Just like all those literary satires of people doing hard-boiled and trying to ape Hammett's or Chandler's voices. There's reason for that. Those guys were really good. They put it on the page in a way that only they could (or someone trying to copy them). They had easily recognizable moves or patterns that people could yoink and riff off, but you're always left thinking that you'd rather just have the real thing.
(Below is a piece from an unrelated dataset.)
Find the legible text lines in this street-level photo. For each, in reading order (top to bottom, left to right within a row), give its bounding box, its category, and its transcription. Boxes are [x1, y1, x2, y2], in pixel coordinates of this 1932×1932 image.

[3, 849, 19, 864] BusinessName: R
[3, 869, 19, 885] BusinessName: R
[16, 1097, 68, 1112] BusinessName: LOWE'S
Or the Marvel movies, which just can't get the voice right. Sure, they can update the characters and looks, but they can't get that fevered breathlessness which is part of the artwork on the page and the text demonstrating the fevered breathlessness. They're of a whole. Well, that and the wild imagination and pulling anything out of your hat because you had three other books to get out the door that month (at least on the writer side.) The movies can do slick competence and fantastic vistas of beautifully-rendered CGI, impossibly complicated costumes and huge stars quipping their way through an alien invasion. It's entertaining. It's not better than the comics. It's not even a patch on them. The comics have a voice, which is why they're still read now (well that and Marvel can reprint them whenever with minimal cost in royalties, etc.) Because they have something real. They have a voice.


I can't say "Voice is dead" in contemporary fiction. I don't read nearly enough of it to have any dog in that fight (remember: I read slow). I can point out how no books are sold on it these days. They're sold on trope lists made up with cute little graphics. So you can have a checklist and see if everything you like is in that book so you know you won't be wasting your time with it. And that's honestly depressing. That's a level of engagement with the work that feels gutted and without heart. Does that book have the flavor crystals you're looking for? Yikes. But it's (I guess) certainly easier to sell books off these checklists than it is to try and build a relationship with the potential reader. I guess that's hard if not impossible in this atomized landscape. So maybe that's the right way to do it.


For someone else. Wouldn't be me.


And given the landscape we're in, voice is the real reward for writers these days. Everything is so small-scale that you may as well go big between those covers. Even if it's by concentrating attention on small moments or texture or how the evil witch is disappointed that her birthday wasn't and couldn't ever be a surprise. The voice is how you'll be remembered (if you're lucky -- you could become infamous off the page instead and no thanks.) This might not be much, but it'll be yours.